The Association for Educational Communications and Technology (AECT) defines the responsibilities of instructional designers and trainers as "the theory and practice of design, development, utilization, management, and evaluation of processes and resources for learning". They are paramount in the process of learning. They are tasked with redesigning courses, developing entire courses or curriculums and creating training materials, such as teaching manuals and student guides.
Instructional designers and trainers design instructional management systems, evaluate new eLearning materials, and create educational podcasts, videos, and content. Moreover, they also design and revamp both new and established learning models, implement feedback from program reviews, train others on how to deliver learning materials, and research new innovations in both learning design and education. Given the high level of responsibility, many individuals in this role hold a master's degree.

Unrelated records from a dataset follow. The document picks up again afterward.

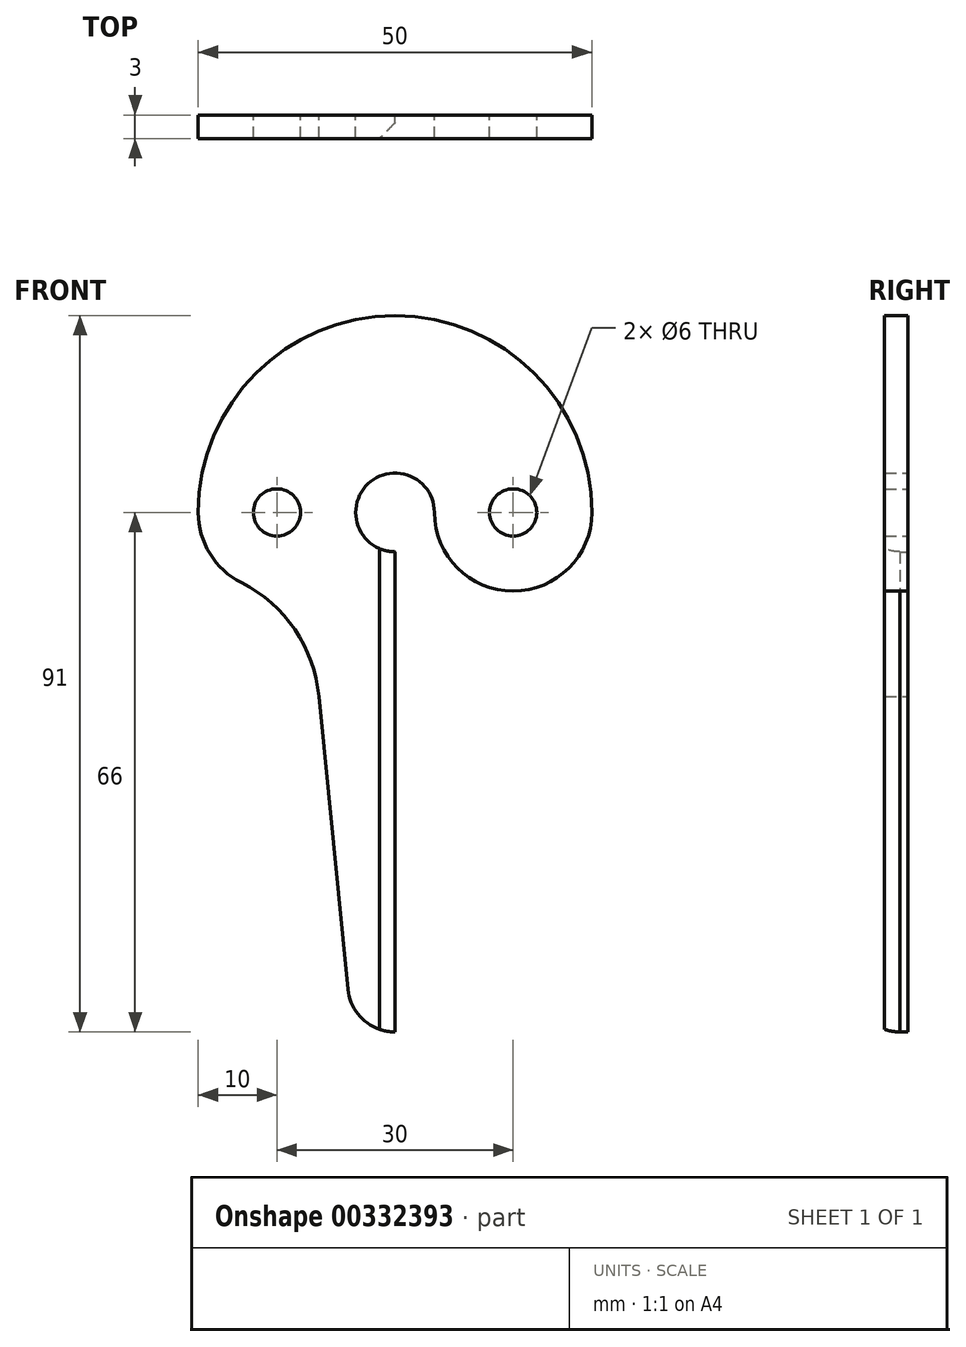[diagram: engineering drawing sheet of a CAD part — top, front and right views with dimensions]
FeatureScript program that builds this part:
annotation { "Feature Type Name" : "Feature", "Feature Type Description" : "" }
export const myFeature = defineFeature(function(context is Context, id is Id, definition is map)
    precondition{}
    {
        {
            var Q0;
            Q0=qCreatedBy(makeId("Front.planeOp"),FACE);
            var sketch = newSketch(context, id + "F0", { "sketchPlane" : qUnion([Q0])});
            skArc(sketch, "E0", {"start": v(25, 0) * mm, "mid": v(0, 25) * mm, "end": v(-25, 0) * mm});
            skPoint(sketch, "E1", {"position": v(-15, 0) * mm});
            skPoint(sketch, "E2", {"position": v(15, 0) * mm});
            skArc(sketch, "E3", {"start": v(5, 0) * mm, "mid": v(-3.54, 3.54) * mm, "end": v(0, -5) * mm});
            skCircle(sketch, "E4", {"center": v(-15, 0) * mm, "radius": 3 * mm});
            skCircle(sketch, "E5", {"center": v(15, 0) * mm, "radius": 3 * mm});
            skPoint(sketch, "E6", {"position": v(-27.6, -25) * mm});
            skArc(sketch, "E7", {"start": v(-9.68, -23.4) * mm, "mid": v(-12.72, -14.89) * mm, "end": v(-19.5, -8.93) * mm});
            skPoint(sketch, "E8", {"position": v(0, -60) * mm});
            skArc(sketch, "E9", {"start": v(-5.97, -60.6) * mm, "mid": v(-4.03, -64.45) * mm, "end": v(0, -66) * mm});
            skLineSegment(sketch, "E10", {"start": v(-9.72, -23.03) * mm, "end": v(-5.97, -60.6) * mm});
            skLineSegment(sketch, "E11", {"start": v(0, 0) * mm, "end": v(0, -60) * mm});
            skArc(sketch, "E12", {"start": v(5, 0) * mm, "mid": v(15, -10) * mm, "end": v(25, 0) * mm});
            skArc(sketch, "E13", {"start": v(-25, 0) * mm, "mid": v(-23.52, -5.24) * mm, "end": v(-19.5, -8.93) * mm});
            skLineSegment(sketch, "E14", {"start": v(0, -60) * mm, "end": v(0, -66) * mm});
            skSolve(sketch);
        }
        {
            var Q0;
            Q0=makeQuery(id+"F0.imprint","IMPRINT",FACE,{"disambiguationData":[TD([[makeQuery(id+"F0.imprint","IMPRINT",EDGE,{"derivedFrom":sQuery(id+"F0.wireOp",EDGE,"E0")}),1.0]])]});
            extrude(context, id + "F1", {"entities" : qUnion([Q0]), "depth" : 3 * mm});
        }
        {
            var Q0;
            Q0=makeQuery(id+"F1.opExtrude","CAP_EDGE",EDGE,{"disambiguationData":[OSD([sQuery(id+"F0.wireOp",EDGE,"E11"),sQuery(id+"F0.wireOp",EDGE,"E14")])],"isStart":false});
            chamfer(context, id + "F2", {"entities" : qUnion([Q0]), "width" : 2 * mm, "tangentPropagation" : true});
        }
    });
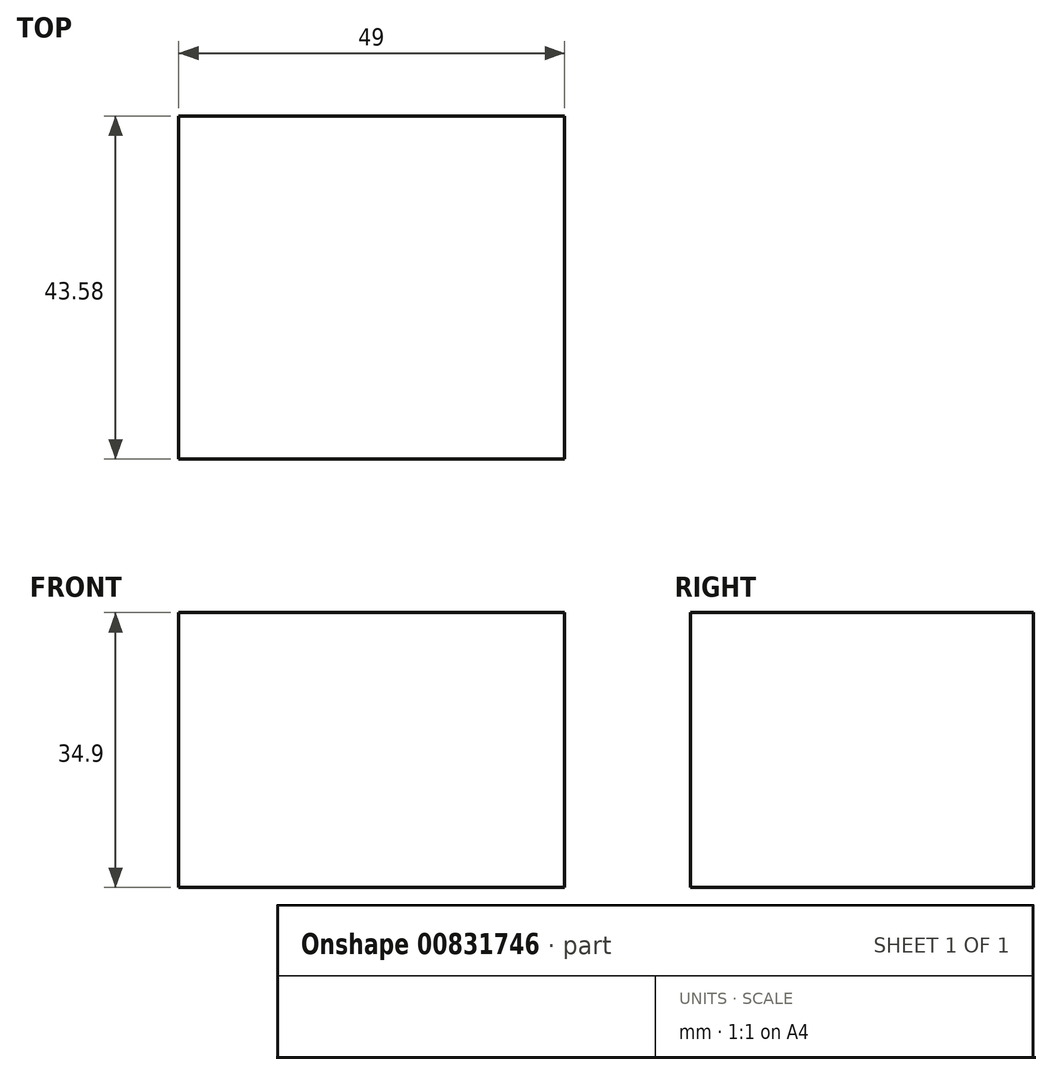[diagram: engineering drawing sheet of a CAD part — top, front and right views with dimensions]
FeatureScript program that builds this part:
annotation { "Feature Type Name" : "Feature", "Feature Type Description" : "" }
export const myFeature = defineFeature(function(context is Context, id is Id, definition is map)
    precondition{}
    {
        {
            var Q0;
            Q0=qCreatedBy(makeId("Top.planeOp"),FACE);
            var sketch = newSketch(context, id + "F0", { "sketchPlane" : qUnion([Q0])});
            skLineSegment(sketch, "E0.bottom", {"start": v(-24.5, 21.8) * mm, "end": v(24.5, 21.8) * mm});
            skLineSegment(sketch, "E0.top", {"start": v(-24.5, -21.8) * mm, "end": v(24.5, -21.8) * mm});
            skLineSegment(sketch, "E0.left", {"start": v(-24.5, 21.8) * mm, "end": v(-24.5, -21.8) * mm});
            skLineSegment(sketch, "E0.right", {"start": v(24.5, 21.8) * mm, "end": v(24.5, -21.8) * mm});
            skPoint(sketch, "E0.middle", {"position": v(0, 0) * mm});
            skSolve(sketch);
        }
        {
            var Q0;
            Q0=makeQuery(id+"F0.imprint","IMPRINT",FACE,{"disambiguationData":[TD([[makeQuery(id+"F0.imprint","IMPRINT",EDGE,{"derivedFrom":sQuery(id+"F0.wireOp",EDGE,"E0.bottom")}),-1.0]])]});
            extrude(context, id + "F1", {"entities" : qUnion([Q0]), "depth" : 34.9 * mm, "offsetDistance" : 25 * mm});
        }
    });
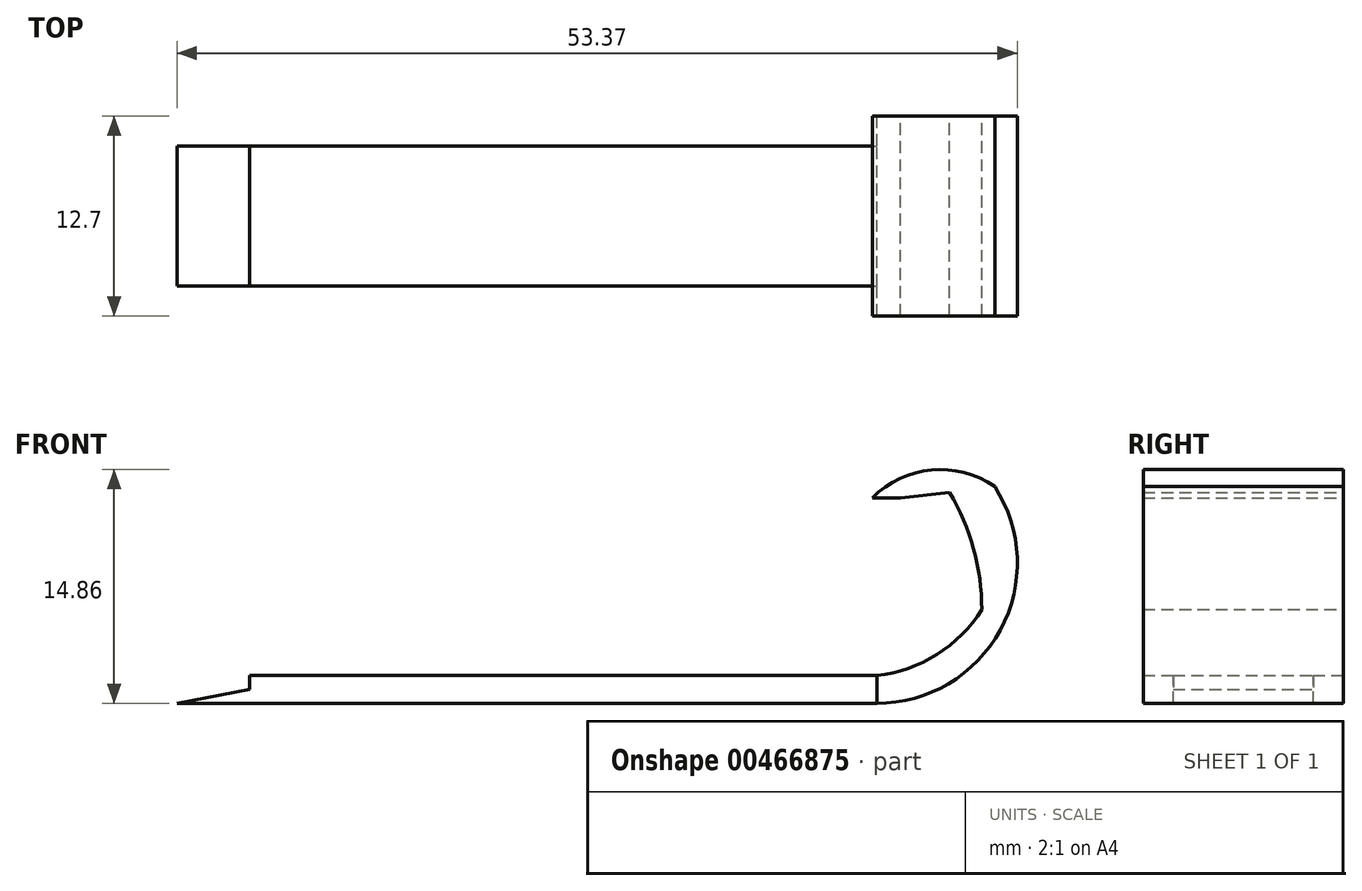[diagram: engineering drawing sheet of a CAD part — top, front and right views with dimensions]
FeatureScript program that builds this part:
annotation { "Feature Type Name" : "Feature", "Feature Type Description" : "" }
export const myFeature = defineFeature(function(context is Context, id is Id, definition is map)
    precondition{}
    {
        {
            var Q0;
            Q0=qCreatedBy(makeId("Front.planeOp"),FACE);
            var sketch = newSketch(context, id + "F0", { "sketchPlane" : qUnion([Q0])});
            skLineSegment(sketch, "E0.bottom", {"start": v(-49.5, 0) * mm, "end": v(-5.06, 0) * mm});
            skLineSegment(sketch, "E0.top", {"start": v(-44.9, 1.78) * mm, "end": v(-5.06, 1.78) * mm});
            skLineSegment(sketch, "E0.right", {"start": v(-5.06, 0) * mm, "end": v(-5.06, 1.78) * mm});
            skArc(sketch, "E1", {"start": v(-5.06, 1.78) * mm, "mid": v(-1.25, 3.11) * mm, "end": v(1.6, 5.97) * mm});
            skLineSegment(sketch, "E2", {"start": v(-5.06, 1.78) * mm, "end": v(1.6, 1.78) * mm, "construction": true});
            skLineSegment(sketch, "E3", {"start": v(1.6, 5.97) * mm, "end": v(1.6, 1.78) * mm, "construction": true});
            skLineSegment(sketch, "E4", {"start": v(-49.5, 0) * mm, "end": v(-44.9, 0.89) * mm});
            skLineSegment(sketch, "E5", {"start": v(-44.9, 1.78) * mm, "end": v(-44.9, 0.89) * mm});
            skPoint(sketch, "E6.visualSharp", {"position": v(1.6, 5.97) * mm});
            skArc(sketch, "E7", {"start": v(1.6, 5.97) * mm, "mid": v(1.08, 9.82) * mm, "end": v(-0.45, 13.4) * mm});
            skLineSegment(sketch, "E8", {"start": v(-5.35, 13.06) * mm, "end": v(-3.55, 13.06) * mm});
            skLineSegment(sketch, "E9", {"start": v(-3.55, 13.06) * mm, "end": v(-0.45, 13.4) * mm});
            skArc(sketch, "E10", {"start": v(-5.06, 0) * mm, "mid": v(2.78, 4.66) * mm, "end": v(2.43, 13.77) * mm});
            skArc(sketch, "E11", {"start": v(2.43, 13.77) * mm, "mid": v(-1.6, 14.83) * mm, "end": v(-5.35, 13.06) * mm});
            skPoint(sketch, "E12.orphan", {"position": v(3.36, 5.97) * mm});
            skSolve(sketch);
        }
        {
            var Q0;
            Q0=makeQuery(id+"F0.imprint","IMPRINT",FACE,{"disambiguationData":[TD([[makeQuery(id+"F0.imprint","IMPRINT",EDGE,{"derivedFrom":sQuery(id+"F0.wireOp",EDGE,"E0.right")}),-1.0]])]});
            extrude(context, id + "F1", {"entities" : qUnion([Q0]), "depth" : 12.7 * mm, "symmetric" : true});
        }
        {
            var Q0;
            Q0=makeQuery(id+"F0.imprint","IMPRINT",FACE,{"disambiguationData":[TD([[makeQuery(id+"F0.imprint","IMPRINT",EDGE,{"derivedFrom":sQuery(id+"F0.wireOp",EDGE,"E0.bottom")}),1.0]])]});
            extrude(context, id + "F2", {"entities" : qUnion([Q0]), "operationType" : NewBodyOperationType.ADD, "depth" : 8.9 * mm, "symmetric" : true});
        }
    });
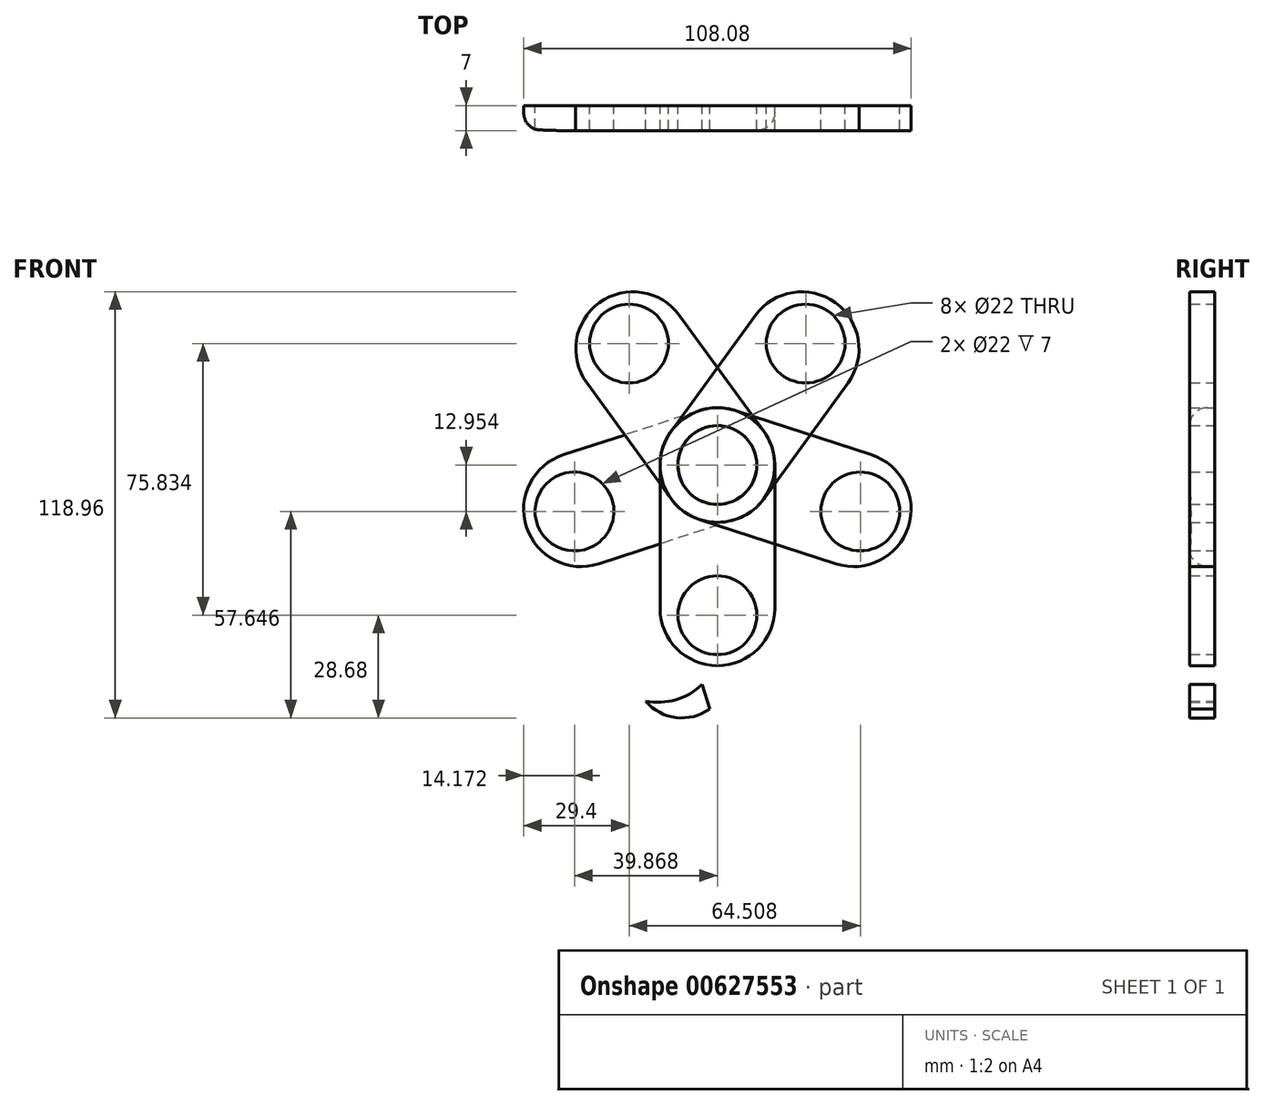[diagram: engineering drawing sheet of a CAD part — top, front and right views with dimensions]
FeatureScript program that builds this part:
annotation { "Feature Type Name" : "Feature", "Feature Type Description" : "" }
export const myFeature = defineFeature(function(context is Context, id is Id, definition is map)
    precondition{}
    {
        {
            var Q0;
            Q0=qCreatedBy(makeId("Front.planeOp"),FACE);
            var sketch = newSketch(context, id + "F0", { "sketchPlane" : qUnion([Q0])});
            skCircle(sketch, "E0", {"center": v(0, 0) * mm, "radius": 16 * mm});
            skCircle(sketch, "E1", {"center": v(0, -40) * mm, "radius": 16 * mm});
            skLineSegment(sketch, "E2", {"start": v(-16, 0) * mm, "end": v(-16, -40) * mm});
            skLineSegment(sketch, "E3", {"start": v(16, 0) * mm, "end": v(16, -40) * mm});
            skLineSegment(sketch, "E4", {"start": v(-6.42, -54.66) * mm, "end": v(0, -74.94) * mm});
            skLineSegment(sketch, "E5", {"start": v(0, -74.94) * mm, "end": v(8.3, -53.68) * mm});
            skArc(sketch, "E6", {"start": v(-20.01, -65.89) * mm, "mid": v(-11.52, -70.5) * mm, "end": v(-2.17, -68.08) * mm});
            skArc(sketch, "E7", {"start": v(-20.01, -65.89) * mm, "mid": v(-11.6, -65.52) * mm, "end": v(-4.31, -61.3) * mm});
            skArc(sketch, "E8", {"start": v(18.94, -69.73) * mm, "mid": v(14.03, -62.25) * mm, "end": v(5.1, -61.9) * mm});
            skArc(sketch, "E9", {"start": v(18.94, -69.73) * mm, "mid": v(11.63, -64.99) * mm, "end": v(3.13, -66.92) * mm});
            skSolve(sketch);
        }
        {
            var Q0;
            Q0=qSketchRegion(id+"F0",true);
            extrude(context, id + "F1", {"entities" : qUnion([Q0]), "depth" : 7 * mm, "offsetDistance" : 25 * mm});
        }
        {
            var Q0;
            Q0=qCreatedBy(makeId("Front.planeOp"),FACE);
            var sketch = newSketch(context, id + "F2", { "sketchPlane" : qUnion([Q0])});
            skCircle(sketch, "E10", {"center": v(0, 0) * mm, "radius": 11 * mm});
            skCircle(sketch, "E11", {"center": v(0, -41.92) * mm, "radius": 11 * mm});
            skSolve(sketch);
        }
        {
            var Q0;
            Q0=qSketchRegion(id+"F2",true);
            extrude(context, id + "F3", {"entities" : qUnion([Q0]), "operationType" : NewBodyOperationType.REMOVE, "endBound" : BoundingType.UP_TO_NEXT, "depth" : 25 * mm, "offsetDistance" : 25 * mm});
        }
        {
            var Q0;
            Q0=makeQuery(id+"F1.opExtrude","SWEPT_BODY",BODY,{"disambiguationData":[OSD([sQuery(id+"F0.wireOp",EDGE,"E0"),sQuery(id+"F0.wireOp",EDGE,"E1"),sQuery(id+"F0.wireOp",EDGE,"E2"),sQuery(id+"F0.wireOp",EDGE,"E3")])]});
            var Q1;
            Q1=makeQuery(id+"F1.opExtrude","SWEPT_FACE",FACE,{"disambiguationData":[OSD([sQuery(id+"F0.wireOp",EDGE,"E0")])]});
            circularPattern(context, id + "F4", {"entities" : qUnion([Q0]), "axis" : qUnion([Q1]), "angle" : 360 * degree, "instanceCount" : 5, "equalSpace" : true});
        }
        {
            var Q0;
            Q0=makeQuery(id+"F4.opPattern","COPY",EDGE,{"derivedFrom":makeQuery(id+"F1.opExtrude","CAP_EDGE",EDGE,{"disambiguationData":[OSD([sQuery(id+"F0.wireOp",EDGE,"E3")])],"isStart":false}),"instanceName":"1"});
            fillet(context, id + "F5", {"entities" : qUnion([Q0]), "radius" : 5 * mm, "tangentPropagation" : true, "allowEdgeOverflow" : false});
        }
    });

The average hourly salary for the position is $31.57, which amounts to $65,658 annually. The occupation is likely to experience growth in the near future, which will result in more opportunities being created all over the United States.
There is more than meets the eye when it comes to being an instructional designer and trainer. For example, did you know that they make an average of $25.14 an hour? That's $52,285 a year!
Between 2018 and 2028, the career is expected to grow 6% and produce 11,500 job opportunities across the U.S.
There are certain skills that many instructional designer and trainers have in order to accomplish their responsibilities. By taking a look through resumes, we were able to narrow down the most common skills for a person in this position. We discovered that a lot of resumes listed analytical skills, communication skills and decision-making skills.
When it comes to the most important skills required to be an instructional designer and trainer, we found that a lot of resumes listed 11.2% of instructional designer and trainers included training materials, while 8.2% of resumes included training programs, and 7.4% of resumes included instructional design. Hard skills like these are helpful to have when it comes to performing essential job responsibilities.
When it comes to searching for a job, many search for a key term or phrase. Instead, it might be more helpful to search by industry, as you might be missing jobs that you never thought about in industries that you didn't even think offered positions related to the instructional designer and trainer job title. But what industry to start with? Most instructional designer and trainers actually find jobs in the health care and technology industries.
If you're interested in becoming an instructional designer and trainer, one of the first things to consider is how much education you need. We've determined that 54.5% of instructional designer and trainers have a bachelor's degree. In terms of higher education levels, we found that 16.5% of instructional designer and trainers have master's degrees. Even though most instructional designer and trainers have a college degree, it's possible to become one with only a high school degree or GED.
Choosing the right major is always an important step when researching how to become an instructional designer and trainer. When we researched the most common majors for an instructional designer and trainer, we found that they most commonly earn bachelor's degree degrees or master's degree degrees. Other degrees that we often see on instructional designer and trainer resumes include associate degree degrees or high school diploma degrees.
You may find that experience in other jobs will help you become an instructional designer and trainer. In fact, many instructional designer and trainer jobs require experience in a role such as instructional designer. Meanwhile, many instructional designer and trainers also have previous career experience in roles such as trainer or training manager.